Photo via: Just Me, Inc.
2017 was a year of breaking silence. From the media industry to Hollywood, people (particularly women) everywhere chose to speak out against injustice and harassment in their industries. Throughout the social media sphere, survivors of sexual harassment and abuse used the hashtag #MeToo to voice their experiences and bring light to an oft-ignored plight.
Although the movement gained international attention following the social media frenzy, Me Too has been around for a decade. Tarana Burke, the leader of this courageous movement, created "Me Too" in 2007 following an encounter with a young survivor of sexual assault. A survivor of sexual violence herself, Burke was unsure of how to handle the unexpected meeting and vowed to aid survivors in whatever way possible through advocacy, conversation and transparency. Thus, "Me Too" was designed to amplify the voices of underprivileged victims and survivors of sexual abuse.

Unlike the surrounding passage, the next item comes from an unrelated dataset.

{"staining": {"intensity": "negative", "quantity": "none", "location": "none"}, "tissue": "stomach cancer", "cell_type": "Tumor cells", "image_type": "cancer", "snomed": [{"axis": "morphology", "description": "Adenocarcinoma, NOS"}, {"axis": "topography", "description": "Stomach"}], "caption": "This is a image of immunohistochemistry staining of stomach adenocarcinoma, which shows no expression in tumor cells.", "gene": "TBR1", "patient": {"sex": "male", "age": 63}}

This New Year's Eve, the "Me Too" creator’s work is being recognized on the national stage where she will drop the legendary Waterford Crystal ball when the clock strikes midnight.
Pictured: Burke at Time Square's New Year's ball testing on Saturday; Photo credit: Shawn Inglima/New York Daily News
In a recent press release on the event, Burke expressed her excitement with participating in the yearly tradition: "I am delighted to be participating in this momentous occasion. I think it's fitting to honor the 'Me Too' movement as we close a historic year and set our intentions for 2018. With the new year comes new momentum to fuel this work and we won't stop anytime soon."
Along with ushering in the New Year at one of the biggest NYE events, Burke was also recognized in this year's TIME Magazine "Person of the Year" issue for her contributions to the movement against sexual violence.